A year ago, in the posh Central Paris hotel where he met with visitors during his short stay in France, Denis Mukwege enjoyed scrolling on his phone through the dozens of messages he received every day. Texts and videos from women in his country who, he said, had all asked him to stand in the next presidential election. Back from a European tour that took him to London, Brussels, Naples, and even to meet with Pope Francis at the Vatican to plead the cause of victims of sexual violence in the Democratic Republic of Congo's (DRC) east, the gynecologist still seemed hesitant about his next step. You could sense both excitement and anxiety in him. A tug-of-war between the fantasy of a destiny to become the country's redemptive president and the fear of running into a dead end in his hitherto flawless career.

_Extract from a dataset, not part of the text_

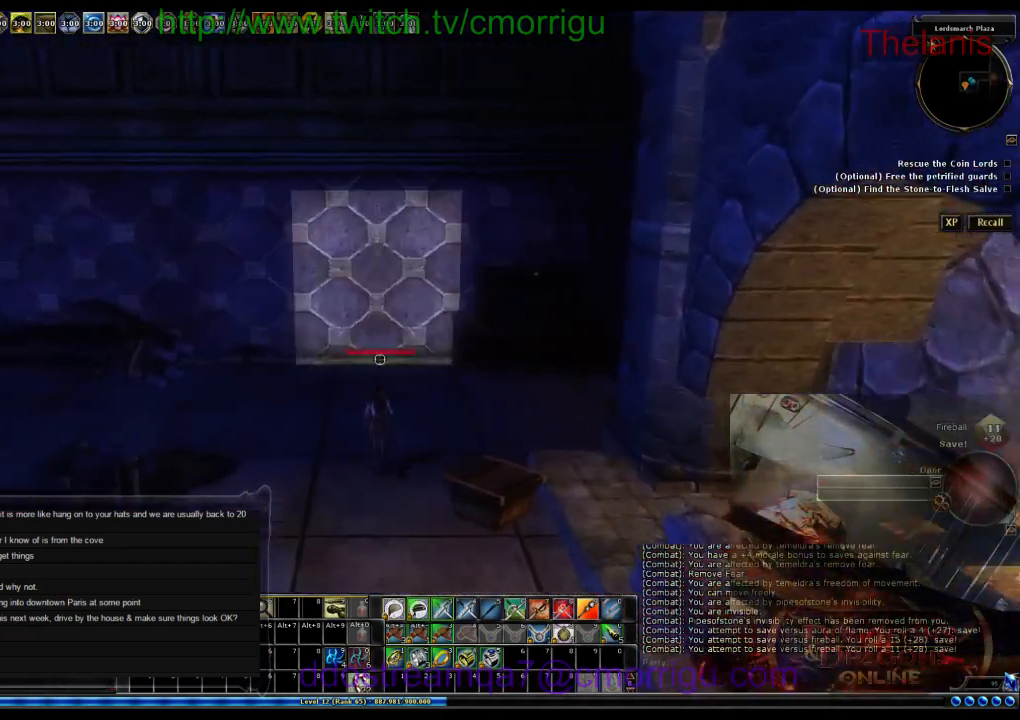
{"keys": [], "events": [[433, "w", "up"]]}
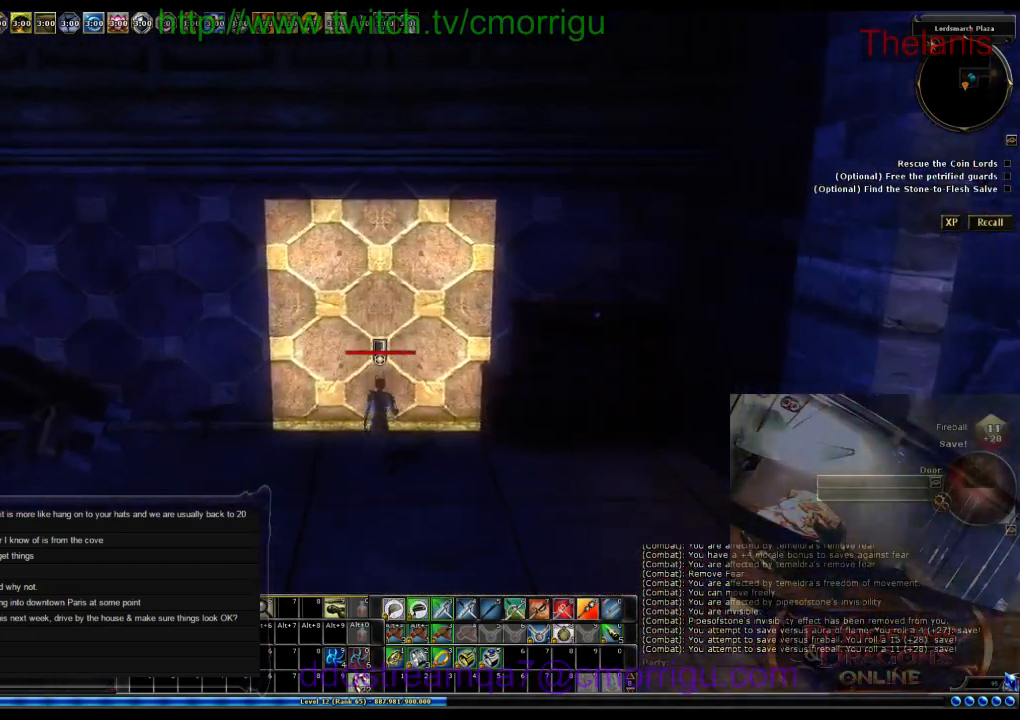
{"keys": [], "events": []}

This most famous Congolese doctor has now made up his mind. With both fists raised, he strode through a cheering crowd in Kinshasa on Monday, October 2 to take to the stage. "I am ready," he said from the podium, visibly galvanized by his supporters: "I have long refrained from answering this call, it was not for me to involve myself," but from now on "I accept to be your candidate for the presidency of the Republic." Interrupted many times by cheers from the crowd, and once by a power cut, this 68-year-old doctor described a country that had "become the disgrace of the continent and the laughingstock of the world," in the hands of a "corrupt" ruling class and "threatened by balkanization." With just one speech, the civil society activist became an opponent of the incumbent president, Félix Tshisekedi, who is in the running for a second term in the election scheduled for December 20.
"We often discussed a possible candidacy, but he hadn't said anything to me about his decision. Until recently, few people were informed of his choice, perhaps not even his wife," said Belgian documentary filmmaker Thierry Michel, who in 2015 co-produced a documentary on Mukwege entitled L'Homme qui répare les femmes : la Colère d'Hippocrate (The Man who Mends Women: The Wrath of Hippocrates). The film contributed to bringing the doctor – who hails from the eastern DRC town of Bukavu, set between dense forest and Lake Kivu – to international attention, and to popularizing his nickname, coined by journalist Colette Braeckmann.
Mukwege, "The Man who Mends Women", is the gynecological surgeon who founded the Panzi Hospital in 1999, a clinic that treats women victims of sexual violence, an unprecedented and extraordinary act in a region plagued by the crimes of militias and rebels. "I am an outraged citizen," said this imposing man on Monday, October 2, his forehead furrowed with deep wrinkles. Winner of the Sakharov Prize in 2014 and the Nobel Peace Prize in 2018, Mukwege is the first Congolese person to have strived to repair the shredded vaginas and bruised bodies of tens of thousands of women in a country that has become the "rape capital of the world," the term used in 2010 by Margot Wallström, the UN Secretary-General's Special Representative on Sexual Violence in Conflict.